Greville Ward, partner and head of HNW & International and Fundsmith Equity Funds, explained what it means to be a “global long-only, buy-hold fund”.

“We find the best companies in the world and invest in them for the long term. When you buy something to own for a long time, you want to make sure that the underlying assets are intrinsically growing a little bit every day.”

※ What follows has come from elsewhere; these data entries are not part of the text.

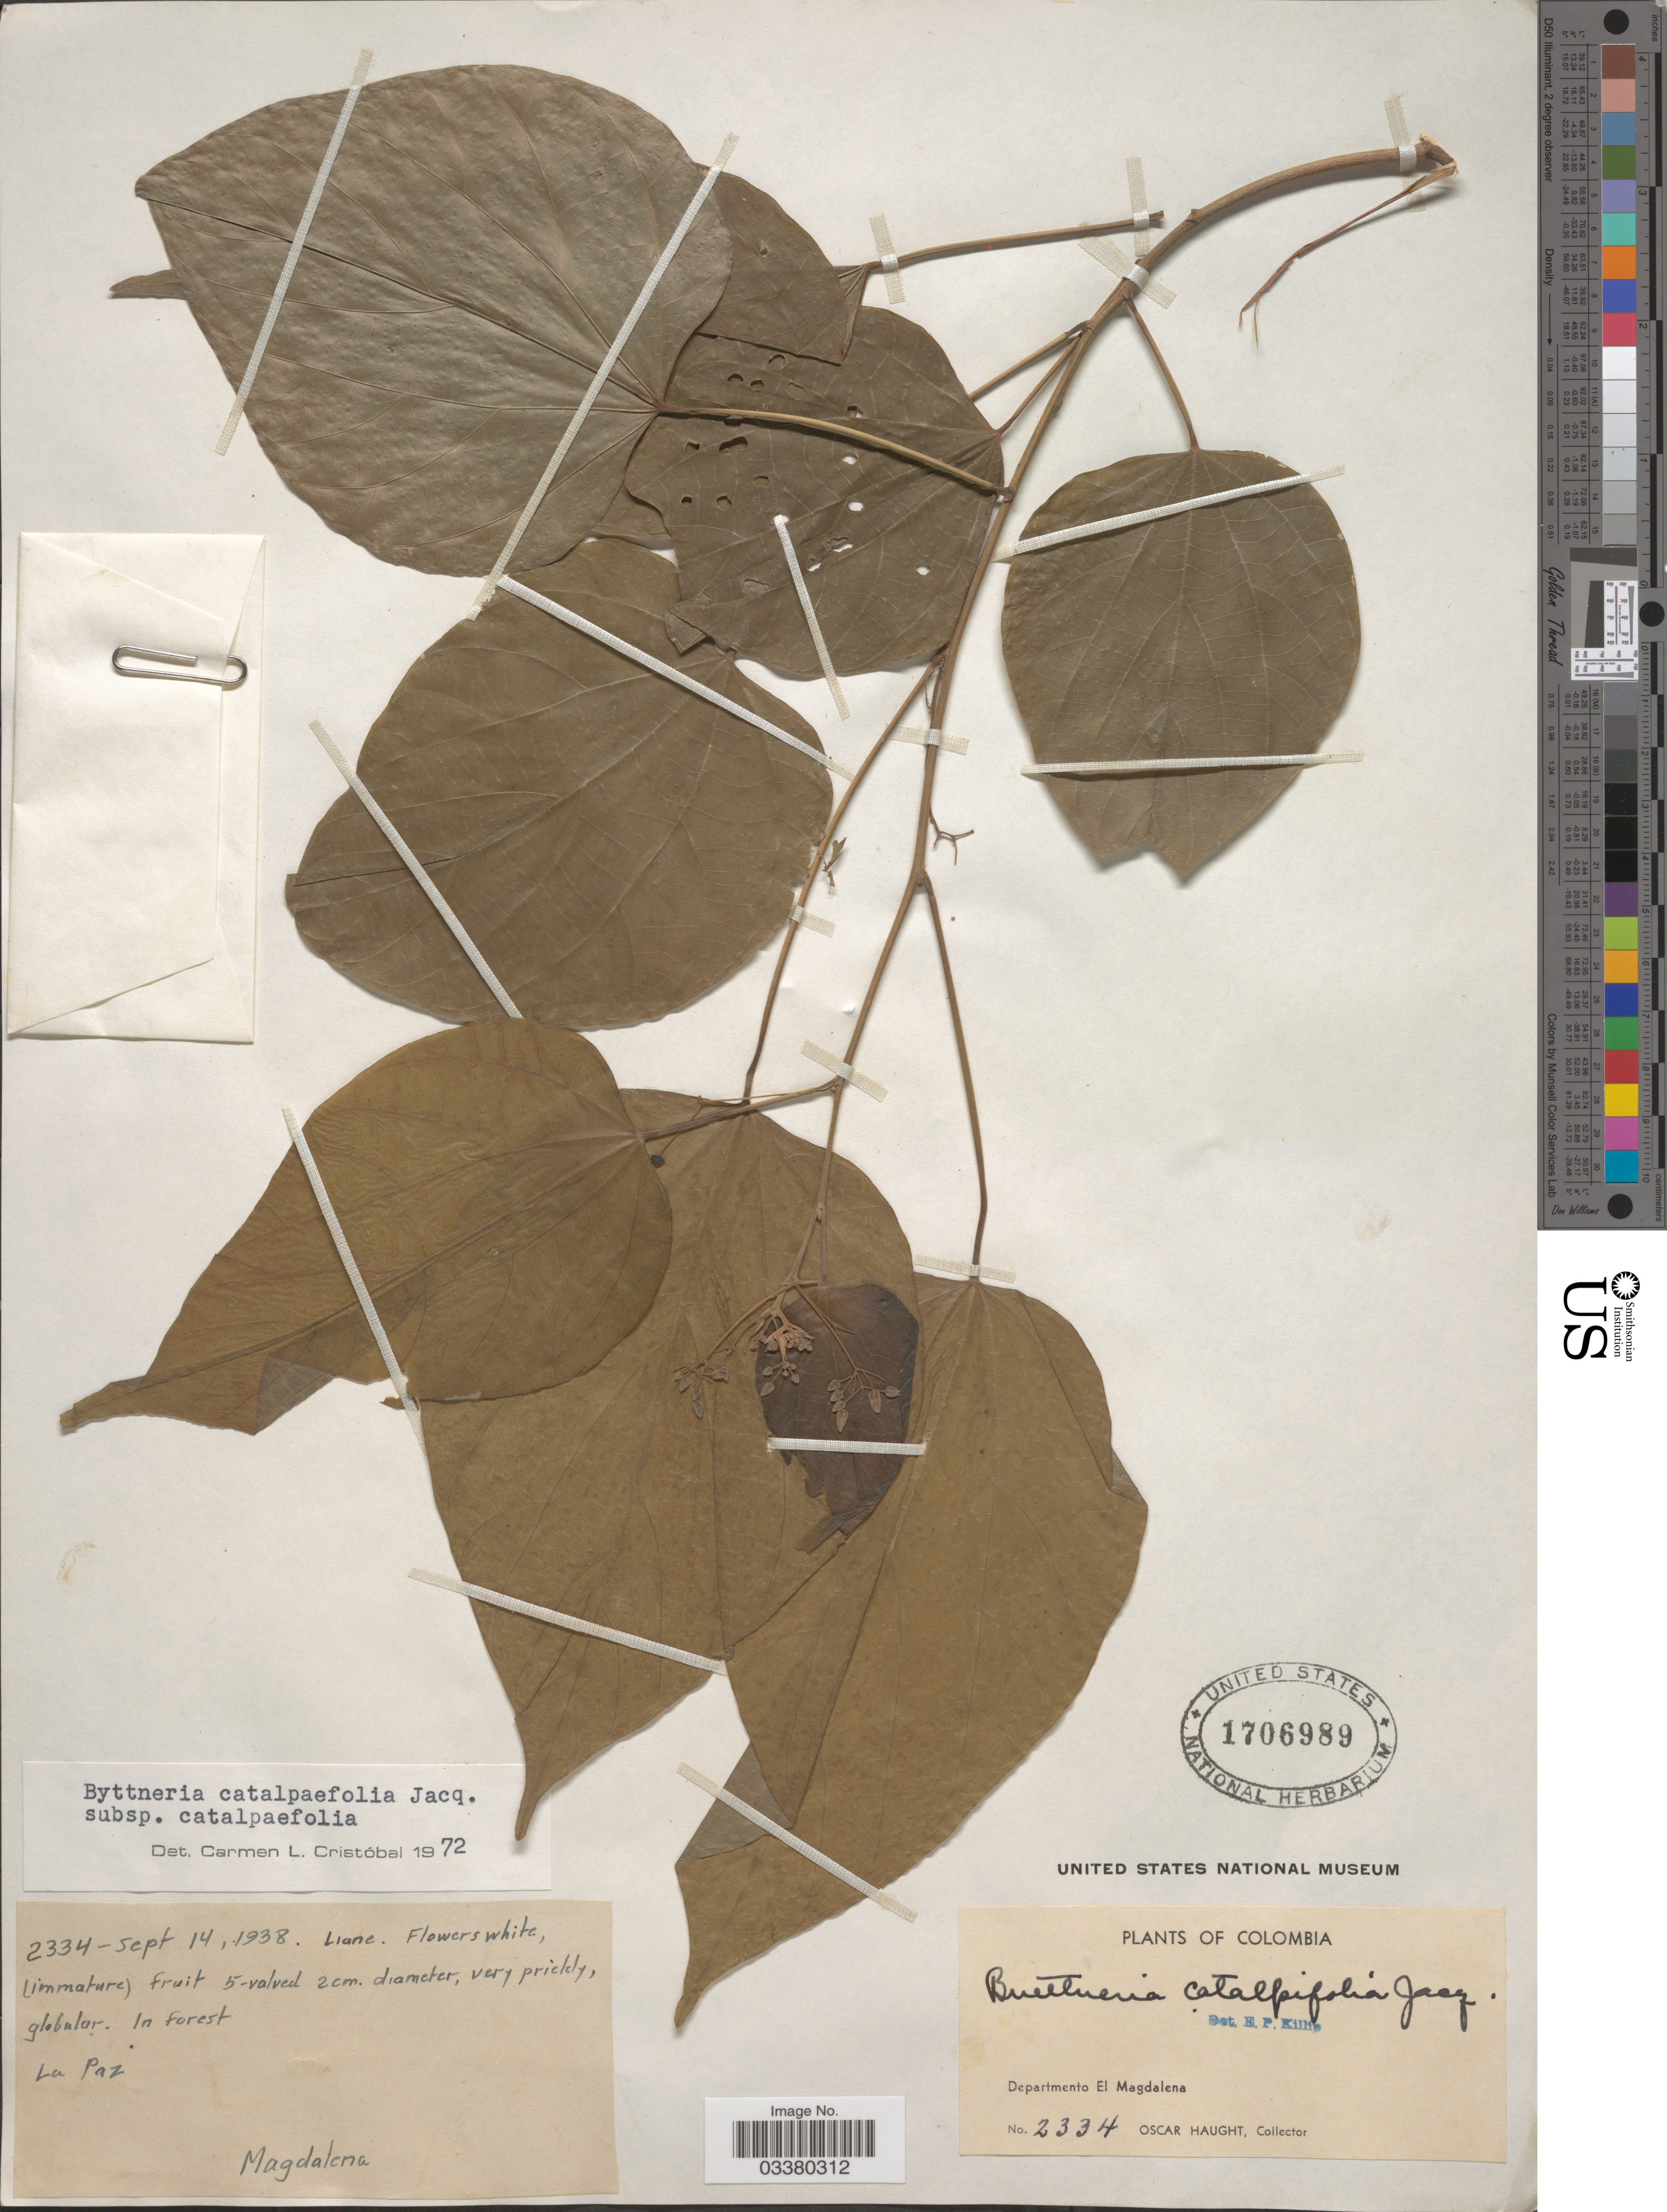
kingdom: Plantae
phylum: Tracheophyta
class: Magnoliopsida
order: Malvales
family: Malvaceae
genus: Byttneria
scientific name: Byttneria catalpifolia subsp. catalpifolia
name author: Jacq.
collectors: O. L. Haught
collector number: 2334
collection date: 1938-09-14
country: Colombia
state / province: Magdalena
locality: La Paz. Departamento El Magdalena.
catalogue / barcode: US 1706989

Ward shared Fundsmith’ s three-step investment strategy:

  1. Only invest in good companies;
  2. Don’t overpay; and
  3. Do nothing.

What is a good company? “It makes a cash return above its cost of capital throughout the business cycle without needing to leverage or borrow money, and with the ability to reinvest in order to grow and compound,” he said.

“If you’re investing in things that are intrinsically growing every day, then you get a better result doing nothing because it costs you money to turn over your portfolio all the time and you have to keep having better ideas than you did last week.”

Where do you find the best companies? “We mainly invest in three sectors: old-line technology like Visa and PayPal, healthcare and consumer staples like toothpaste.”

Eight investment opportunities arising from Covid-19

Anthony Ginsberg, MD of GinsGlobal Index Funds, said the Covid-19 pandemic has accelerated opportunities for growth in ITEK, with HAN-GINS Tech Megatrend ETFs outperforming Nasdaq over the last two and a half years.

Key investment opportunities include:

  1. Genomics;
  2. Cyber security;
  3. Social media;
  4. Electric cars;
  5. Cloud computing;
  6. Robotics and automation; 
  7. Digital entertainment, like Netflix and online gaming; and
  8. Blockchain.

“Cloud computing and cyber security are winning in a big way and the work-from-home trend is continuing. Big tech companies such as Amazon, Microsoft and Google are all buying into the healthcare space,” he said.